■ Your assignment
Retype the data that follows, keeping every character the same.

===

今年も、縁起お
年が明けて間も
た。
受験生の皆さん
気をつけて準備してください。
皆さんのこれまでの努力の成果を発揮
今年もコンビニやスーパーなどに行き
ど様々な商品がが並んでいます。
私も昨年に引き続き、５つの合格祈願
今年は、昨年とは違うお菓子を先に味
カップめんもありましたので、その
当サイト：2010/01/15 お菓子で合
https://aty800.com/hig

===

■ Exercise response
今年も、縁起お
年が明けて間も
た。
受験生の皆さん
気をつけて準備してください。
皆さんのこれまでの努力の成果を発揮
今年もコンビニやスーパーなどに行き
ど様々な商品がが並んでいます。
私も昨年に引き続き、５つの合格祈願
今年は、昨年とは違うお菓子を先に味
カップめんもありましたので、その
当サイト：2010/01/15 お菓子で合
https://aty800.com/hig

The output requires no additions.